You find the time value of money concept confusing?
Money today is worth more than money in the future for both of those reasons.
If this is a serious question:
-Money "loses value" over time because of inflation. I pay $1 for a yogurt today and I may pay $2 for a yogurt 20 years from now, so in terms of the amount of yogurt $1 can buy, the value of a dollar was cut in half. The concept here is that the only thing that matters is the amount of "real" stuff I can exchange a dollar for. The amount of "real stuff" I can exchange a dollar for generally falls over time, which is called inflation.
-The other concept which I'd say is actually quite different is opportunity cost. When I am considering an investment in X, I have to evaluate the return I expect from that investment based on the return I can get from investing in different projects A, B, C, etc. Expected inflation will be a part of the expected future return on an investment, but in this context what I really care about is the rate I can earn on alternative investments, which usually (hopefully!) will be higher than inflation.

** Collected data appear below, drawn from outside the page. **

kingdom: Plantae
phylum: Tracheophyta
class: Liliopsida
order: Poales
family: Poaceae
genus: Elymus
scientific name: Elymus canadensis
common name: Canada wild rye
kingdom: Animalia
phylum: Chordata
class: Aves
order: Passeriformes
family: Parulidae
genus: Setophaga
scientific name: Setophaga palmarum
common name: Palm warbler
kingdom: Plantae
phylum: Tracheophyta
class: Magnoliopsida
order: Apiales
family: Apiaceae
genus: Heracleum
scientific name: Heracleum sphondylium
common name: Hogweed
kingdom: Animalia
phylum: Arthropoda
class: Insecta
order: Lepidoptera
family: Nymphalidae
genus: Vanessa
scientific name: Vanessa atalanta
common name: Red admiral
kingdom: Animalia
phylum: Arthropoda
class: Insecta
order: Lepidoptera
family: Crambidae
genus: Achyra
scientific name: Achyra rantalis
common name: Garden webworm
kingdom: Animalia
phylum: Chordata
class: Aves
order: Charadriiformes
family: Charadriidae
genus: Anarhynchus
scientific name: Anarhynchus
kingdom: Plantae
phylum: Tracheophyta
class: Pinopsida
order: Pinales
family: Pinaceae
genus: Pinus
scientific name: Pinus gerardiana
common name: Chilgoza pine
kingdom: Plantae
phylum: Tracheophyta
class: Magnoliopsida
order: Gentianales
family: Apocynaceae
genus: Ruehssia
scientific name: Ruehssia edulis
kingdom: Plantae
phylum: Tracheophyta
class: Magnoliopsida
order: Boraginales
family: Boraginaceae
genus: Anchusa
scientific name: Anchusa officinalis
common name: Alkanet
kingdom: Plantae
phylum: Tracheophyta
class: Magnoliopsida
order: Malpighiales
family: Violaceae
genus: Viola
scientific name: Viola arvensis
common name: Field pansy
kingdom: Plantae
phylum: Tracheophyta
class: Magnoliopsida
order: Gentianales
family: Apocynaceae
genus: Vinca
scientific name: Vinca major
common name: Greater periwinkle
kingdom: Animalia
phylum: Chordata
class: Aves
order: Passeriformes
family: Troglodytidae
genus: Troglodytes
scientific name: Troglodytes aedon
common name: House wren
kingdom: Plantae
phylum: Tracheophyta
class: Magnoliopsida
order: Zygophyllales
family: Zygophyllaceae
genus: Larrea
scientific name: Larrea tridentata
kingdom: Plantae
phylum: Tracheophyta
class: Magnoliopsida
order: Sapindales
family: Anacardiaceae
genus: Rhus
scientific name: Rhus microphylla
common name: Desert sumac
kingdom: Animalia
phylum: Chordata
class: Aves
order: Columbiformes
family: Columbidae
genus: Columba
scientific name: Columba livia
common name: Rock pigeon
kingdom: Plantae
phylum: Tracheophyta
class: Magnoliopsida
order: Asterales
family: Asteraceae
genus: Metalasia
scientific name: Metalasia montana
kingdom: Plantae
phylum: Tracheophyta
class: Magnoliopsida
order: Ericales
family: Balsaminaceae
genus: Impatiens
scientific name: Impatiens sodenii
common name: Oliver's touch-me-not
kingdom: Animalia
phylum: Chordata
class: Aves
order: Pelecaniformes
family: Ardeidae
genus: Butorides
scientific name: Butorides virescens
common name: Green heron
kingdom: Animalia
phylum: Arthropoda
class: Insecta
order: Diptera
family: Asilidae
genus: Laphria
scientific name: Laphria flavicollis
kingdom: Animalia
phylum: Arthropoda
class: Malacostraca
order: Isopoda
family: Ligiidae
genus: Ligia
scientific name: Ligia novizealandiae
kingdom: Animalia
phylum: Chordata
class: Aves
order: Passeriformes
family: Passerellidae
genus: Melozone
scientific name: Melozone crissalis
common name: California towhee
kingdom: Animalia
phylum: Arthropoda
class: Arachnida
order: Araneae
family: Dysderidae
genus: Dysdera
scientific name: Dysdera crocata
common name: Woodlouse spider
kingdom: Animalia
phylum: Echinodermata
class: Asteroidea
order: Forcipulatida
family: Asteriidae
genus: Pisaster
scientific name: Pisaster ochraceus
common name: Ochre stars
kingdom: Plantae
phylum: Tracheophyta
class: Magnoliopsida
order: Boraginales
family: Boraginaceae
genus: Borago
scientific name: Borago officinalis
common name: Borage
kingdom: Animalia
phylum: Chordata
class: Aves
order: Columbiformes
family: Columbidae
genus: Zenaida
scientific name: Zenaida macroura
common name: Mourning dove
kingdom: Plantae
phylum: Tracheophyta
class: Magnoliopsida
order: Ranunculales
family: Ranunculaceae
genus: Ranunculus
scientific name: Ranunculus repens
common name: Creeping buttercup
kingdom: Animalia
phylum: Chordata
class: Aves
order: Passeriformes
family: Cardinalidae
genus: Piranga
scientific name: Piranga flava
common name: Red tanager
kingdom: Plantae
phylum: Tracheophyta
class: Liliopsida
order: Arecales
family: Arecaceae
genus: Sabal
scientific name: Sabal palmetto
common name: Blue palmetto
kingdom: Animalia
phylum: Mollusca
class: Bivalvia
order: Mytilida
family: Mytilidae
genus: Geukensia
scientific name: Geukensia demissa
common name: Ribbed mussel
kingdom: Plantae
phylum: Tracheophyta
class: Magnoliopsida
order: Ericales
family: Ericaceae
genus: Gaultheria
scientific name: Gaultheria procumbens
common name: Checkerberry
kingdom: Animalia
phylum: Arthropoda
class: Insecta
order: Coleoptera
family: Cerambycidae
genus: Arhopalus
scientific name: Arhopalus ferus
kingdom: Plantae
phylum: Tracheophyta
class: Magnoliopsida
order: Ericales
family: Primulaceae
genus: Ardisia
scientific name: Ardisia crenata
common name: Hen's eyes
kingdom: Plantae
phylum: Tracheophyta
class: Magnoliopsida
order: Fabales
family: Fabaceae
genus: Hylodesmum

So basically these are distinct concepts. Money doesn't lose value because I could have made money if I made a certain investment. But when considering making an investment the expected future return on alternative options is the benchmark to have in mind. In other words, in making investments the value of a dollar today vs tomorrow should be discounted at a rate considering opportunity cost, not inflation only.
Also due to the cognitive processes and risk assessment of most (likely all) living beings. The time value of money is conceptually rooted much more in consciousness of mortality and the uncertainty of the universe than it is rooted in inflation.
And decay and entropy - don't forget entropy.
That is a key reason why gold has been a store of value for so long in human history. It does not decay, it does not putrefy, it does not rust.